Negocio bancario

Dresdner insiste en salvar a Santander del castigo a la banca

Dresdner reconoce el deterioro generalizado del negocio bancario, pero reitera su recomendación de compra para Santander, en el que no aprecia ni remotamente problemas de liquidez.

Todo va a peor en el sector financiero. Crisis de liquidez, problemas de financiación, debilidad extrema en la economía estadounidense, rebaja en los pronósticos de crecimiento para la economía mundial y, más de cerca, deterioro en la calidad del crédito en la banca español y avance de la morosidad. Sin embargo, dentro del agitado panorama bancario, hay quien puede resistir contra viento y marea.
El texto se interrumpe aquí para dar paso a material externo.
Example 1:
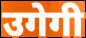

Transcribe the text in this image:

उगेगी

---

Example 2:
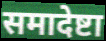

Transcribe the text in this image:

समादेष्टा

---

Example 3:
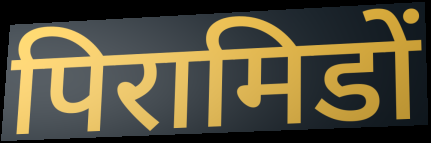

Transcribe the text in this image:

पिरामिडों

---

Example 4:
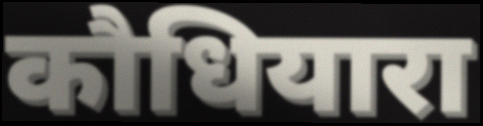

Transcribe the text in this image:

कौधियारा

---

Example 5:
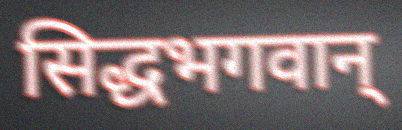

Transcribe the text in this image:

सिद्धभगवान्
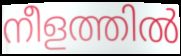
നീളത്തിൽ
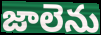
జాలెను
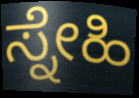
ಸ್ನೇಹಿ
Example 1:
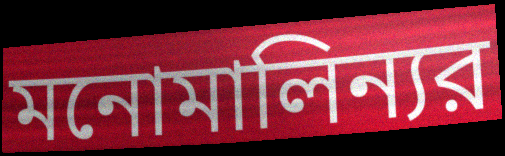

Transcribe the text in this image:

মনোমালিন্যর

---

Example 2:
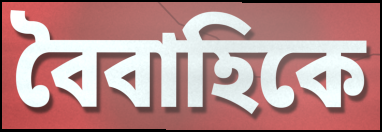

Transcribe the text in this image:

বৈবাহিকে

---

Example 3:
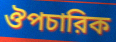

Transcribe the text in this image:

ঔপচারিক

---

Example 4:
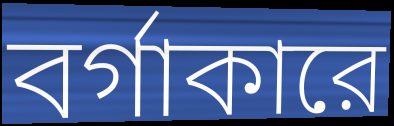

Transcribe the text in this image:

বর্গাকারে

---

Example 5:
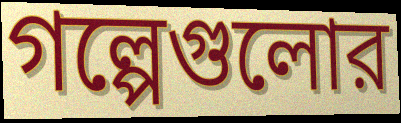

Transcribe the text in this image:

গল্পেগুলোর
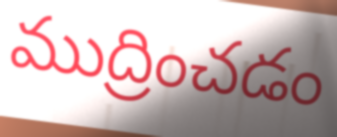
ముద్రించడం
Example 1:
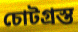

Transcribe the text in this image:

চোটগ্রস্ত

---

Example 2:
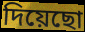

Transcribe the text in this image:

দিয়েছো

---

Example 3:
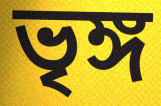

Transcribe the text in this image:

ভৃঙ্গ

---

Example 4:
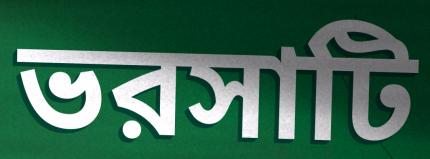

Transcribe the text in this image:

ভরসাটি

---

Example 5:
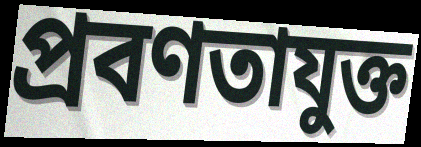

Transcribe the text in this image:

প্রবণতাযুক্ত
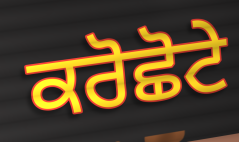
ਕਰੋਛੋਟੇ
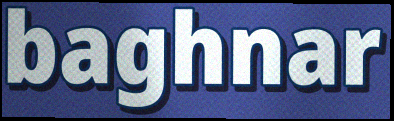
baghnar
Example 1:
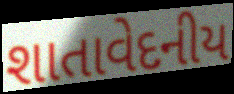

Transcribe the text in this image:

શાતાવેદનીય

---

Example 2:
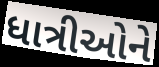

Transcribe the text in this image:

ધાત્રીઓને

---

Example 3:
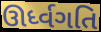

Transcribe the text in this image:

ઊર્ધ્વગતિ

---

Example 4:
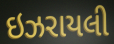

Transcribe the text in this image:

ઇઝરાયલી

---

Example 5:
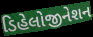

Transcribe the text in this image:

ડિહેલોજીનેશન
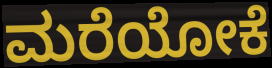
ಮರೆಯೋಕೆ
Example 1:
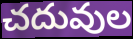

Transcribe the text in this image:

చదువుల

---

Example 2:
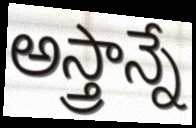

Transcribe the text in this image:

అస్త్రాన్నే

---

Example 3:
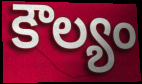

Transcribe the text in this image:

కౌల్యం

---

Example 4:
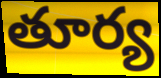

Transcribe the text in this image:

తూర్య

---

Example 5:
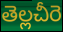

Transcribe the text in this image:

తెల్లచీరె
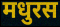
मधुरस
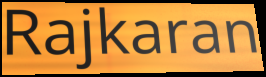
Rajkaran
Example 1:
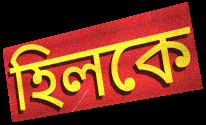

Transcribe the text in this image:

হিলকে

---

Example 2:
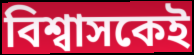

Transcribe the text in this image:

বিশ্বাসকেই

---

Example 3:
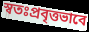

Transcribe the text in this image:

স্বতঃপ্রবৃত্তভাবে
Dresdner Kleinwort, que ya salió en defensa de la capacidad financiera de Santander hace un mes, negando posibles problemas de liquidez, se deshace de nuevo en halagos para el banco que preside Emilio Botín. La firma reitera su recomendación de compra, con un precio objetivo de 20 euros. Su analista Arturo de Frías argumenta tal entusiasmo en que 'Santander nunca ha estado tan diversificado ni tan bien capitalizado como ahora. Y nunca ha estado tan barato', al tiempo que considera los problemas de liquidez como 'una posibilidad absolutamente remota'.

Dresdner explica que Santander cotiza ahora al ratio PER más bajo de los últimos nueve años, de 8 veces para 2009 según el consenso de mercado y de 7,3 veces según las previsiones de la firma alemana. Y esto a pesar de que se ha revalorizado el 22% desde junio de 2006 y ha superado al sector en un 45% desde entonces, aunque en la actualidad arrastre una caída del 11,22% en el año.
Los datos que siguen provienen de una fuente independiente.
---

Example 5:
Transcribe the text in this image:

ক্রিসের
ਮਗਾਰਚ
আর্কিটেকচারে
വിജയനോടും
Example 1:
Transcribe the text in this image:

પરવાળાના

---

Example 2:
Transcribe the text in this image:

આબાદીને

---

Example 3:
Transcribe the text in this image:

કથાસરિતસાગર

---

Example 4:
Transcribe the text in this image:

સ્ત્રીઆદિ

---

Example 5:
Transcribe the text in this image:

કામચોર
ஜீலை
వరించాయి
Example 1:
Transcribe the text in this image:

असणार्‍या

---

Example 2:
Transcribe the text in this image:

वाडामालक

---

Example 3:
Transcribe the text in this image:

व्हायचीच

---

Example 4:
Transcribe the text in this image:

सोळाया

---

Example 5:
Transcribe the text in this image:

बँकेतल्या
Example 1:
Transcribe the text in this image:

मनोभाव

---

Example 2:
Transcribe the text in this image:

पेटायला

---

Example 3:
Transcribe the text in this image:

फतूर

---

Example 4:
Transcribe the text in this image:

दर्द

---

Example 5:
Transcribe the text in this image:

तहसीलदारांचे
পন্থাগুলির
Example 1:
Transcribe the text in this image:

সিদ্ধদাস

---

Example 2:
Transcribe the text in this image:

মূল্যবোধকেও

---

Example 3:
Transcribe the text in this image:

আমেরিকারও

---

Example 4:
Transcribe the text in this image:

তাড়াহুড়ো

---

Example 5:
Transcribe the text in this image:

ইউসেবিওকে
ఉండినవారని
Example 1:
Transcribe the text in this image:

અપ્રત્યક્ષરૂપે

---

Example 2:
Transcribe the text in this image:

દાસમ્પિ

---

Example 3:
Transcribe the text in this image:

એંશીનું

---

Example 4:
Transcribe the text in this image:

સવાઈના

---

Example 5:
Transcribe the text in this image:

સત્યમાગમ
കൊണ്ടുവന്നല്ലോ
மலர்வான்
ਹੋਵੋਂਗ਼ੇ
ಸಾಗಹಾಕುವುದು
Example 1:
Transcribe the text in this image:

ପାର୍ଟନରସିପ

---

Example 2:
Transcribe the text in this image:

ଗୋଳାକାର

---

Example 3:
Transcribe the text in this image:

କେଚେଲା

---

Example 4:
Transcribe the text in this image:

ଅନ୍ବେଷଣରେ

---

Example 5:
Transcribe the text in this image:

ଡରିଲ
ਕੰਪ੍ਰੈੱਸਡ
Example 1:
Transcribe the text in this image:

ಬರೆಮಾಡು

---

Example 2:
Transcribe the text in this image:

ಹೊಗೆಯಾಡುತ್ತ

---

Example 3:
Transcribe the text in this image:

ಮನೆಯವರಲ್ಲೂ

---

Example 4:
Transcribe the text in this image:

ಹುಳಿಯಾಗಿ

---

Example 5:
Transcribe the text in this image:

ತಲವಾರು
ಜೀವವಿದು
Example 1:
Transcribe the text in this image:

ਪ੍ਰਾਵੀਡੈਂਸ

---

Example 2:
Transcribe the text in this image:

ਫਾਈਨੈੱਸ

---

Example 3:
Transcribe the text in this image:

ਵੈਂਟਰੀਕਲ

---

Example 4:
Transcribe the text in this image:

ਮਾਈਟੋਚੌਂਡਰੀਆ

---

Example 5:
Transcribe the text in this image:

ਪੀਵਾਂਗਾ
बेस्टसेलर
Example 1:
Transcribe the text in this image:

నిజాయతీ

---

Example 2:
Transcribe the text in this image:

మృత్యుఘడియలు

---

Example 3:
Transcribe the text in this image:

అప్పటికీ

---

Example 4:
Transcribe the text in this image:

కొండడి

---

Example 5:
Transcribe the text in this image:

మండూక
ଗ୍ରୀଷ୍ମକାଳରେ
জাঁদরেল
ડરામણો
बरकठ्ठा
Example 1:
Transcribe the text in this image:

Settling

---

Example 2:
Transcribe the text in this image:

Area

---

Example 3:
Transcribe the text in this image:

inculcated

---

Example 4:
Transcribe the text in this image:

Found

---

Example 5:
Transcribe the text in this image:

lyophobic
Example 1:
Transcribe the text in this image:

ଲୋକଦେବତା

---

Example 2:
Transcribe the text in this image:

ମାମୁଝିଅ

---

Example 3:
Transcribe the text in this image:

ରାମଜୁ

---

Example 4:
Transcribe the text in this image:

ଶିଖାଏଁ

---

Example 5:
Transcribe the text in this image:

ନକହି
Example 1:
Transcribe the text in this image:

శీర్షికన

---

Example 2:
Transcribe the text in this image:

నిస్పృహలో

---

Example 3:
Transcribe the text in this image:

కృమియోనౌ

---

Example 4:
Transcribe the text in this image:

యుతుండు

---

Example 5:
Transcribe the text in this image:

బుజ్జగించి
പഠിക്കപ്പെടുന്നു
En cuanto a la solidez del balance, Dresdner prevé una necesidad de financiación de 14.000 millones de euros para este año, una cantidad 'absolutamente manejable' para un banco de su tamaño y calificación financiera. La firma explica que, si se consideran las provisiones genéricas (6.000 millones de euros) y las plusvalías de la cartera industrial (otros 3.000 millones de euros), el ratio Tier 1 -que mide el nivel de solvencia de una entidad- mejoraría del 6,25% al 8%. Alaba además el grado de diversificación del negocio del banco, que obtiene sólo el 34% de sus beneficios en España. Europa Continental aporta el 11%; Abbey otro 11% y América Latina, el 44%, del que el 25% corresponde a Brasil.

Dresdner destaca también el efecto positivo de la reciente compra del brasileño Banco Real. De hecho, su consolidación permite compensar el impacto de la rebaja decidida por Dresdner en sus previsiones del BPA en España (3%), América Latina (6%) y Reino Unido (13%).

En definitiva, la firma prevé un crecimiento del beneficio por acción este año y el próximo del 17%. Si bien advierte de que sus estimaciones se fundamentan en una visión a largo plazo y no son un adelanto de resultados del primer trimestre, para el que espera un aumento sustancial de las provisiones en España y un aumento de la morosidad.

Tentado por las compras, aunque pequeñas

Santander afronta la actual situación de crisis crediticia en una posición de ventaja frente a sus rivales europeos, desde el punto de vista de la diversificación de su negocio y de sus recursos de capital. Para una entidad vista por el mercado como incansable depredador, la tentación de abordar una compra aprovechando la debilidad ajena puede ser muy fuerte, en opinión de Dresdner Kleinwort, que no contempla sin embargo una operación ambiciosa. Las pequeñas compras con las que complementar su actividad en mercados en los que ya está presente serían más probables, lo que podría incluir al británico Alliance & Leicester.

Dresdner descarta que Santander se lance este año a la compra de Sovereign y duda que lo haga en 2009. 'Sovereign ha sido el peor error de adquisición del banco en años', asegura.